Apply what you read -
1 > List every person the judgment excerpt identifies by a personal name or by a witness number (PW-).
2 > Quote the judgment excerpt from "3.      The trial" down to "is still pending.".
3 > According to the judgment excerpt, how many witnesses were examined before the Trial Judge?

Page extract -
──────────────────────────────
3.      The trial started in March, 1996.  In the mean time, the  appellant was removed from the Mutt.  Immediately, thereafter, he  filed a suit on 27.05.1988.  The said suit is still pending.   

       Names of sixteen witnesses were cited in the chargesheet.   However, only thirteen of them were examined before the learned  Trial Judge.  PW-1 is the complainant.  PW-2 Palaksha was the  student who along with Gopinath allegedly was asked by the appellant  to bring Respondent No. 2 to his office.  Gopinath who was a material  witness as also the Senior Swamiji who could throw enough light in  regard to the complaint made by Respondent No. 2 to him, for reasons  best known to the prosecution, were not examined.  PW-2 although is  not an eye-witness but when the offence was being committed, he  allegedly knew as to what was going on as both he and Gopinath were  inside the room, although doors were closed and the place where the  bed was placed in the office room was divided only by a plywood  partition.
──────────────────────────────
Supplied entries -
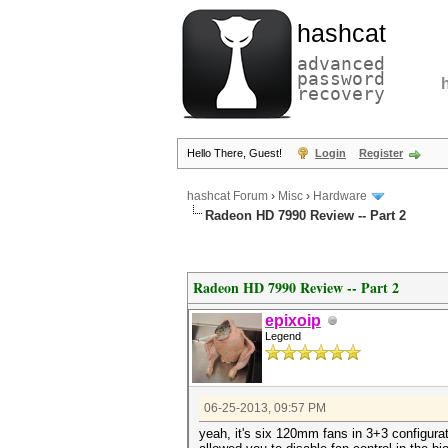
hashcat
advanced
password
recovery
Hello There, Guest!
Login
Register
hashcat Forum
›
Misc
›
Hardware
Radeon HD 7990 Review -- Part 2
Radeon HD 7990 Review -- Part 2
epixoip
Legend
06-25-2013, 09:57 PM
yeah, it's six 120mm fans in 3+3 configura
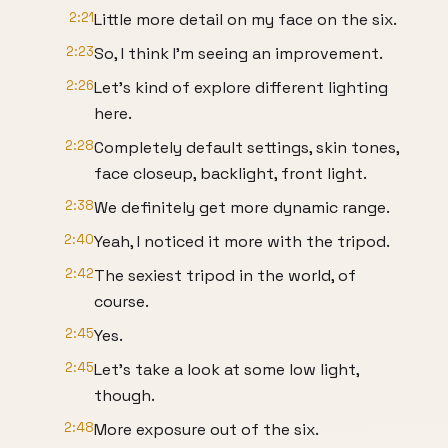
2:21
Little more detail on my face on the six.
2:23
So, I think I'm seeing an improvement.
2:26
Let's kind of explore different lighting
here.
2:28
Completely default settings, skin tones,
face closeup, backlight, front light.
2:38
We definitely get more dynamic range.
2:40
Yeah, I noticed it more with the tripod.
2:42
The sexiest tripod in the world, of
course.
2:45
Yes.
2:45
Let's take a look at some low light,
though.
2:48
More exposure out of the six.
──────────────────────────────
Outputs in order -
1 >
- PW-1, the complainant
- PW-2, Palaksha
- Gopinath

2 >
3.      The trial started in March, 1996.  In the mean time, the  appellant was removed from the Mutt.  Immediately, thereafter, he  filed a suit on 27.05.1988.  The said suit is still pending.

3 > Thirteen of the sixteen witnesses cited in the chargesheet were examined.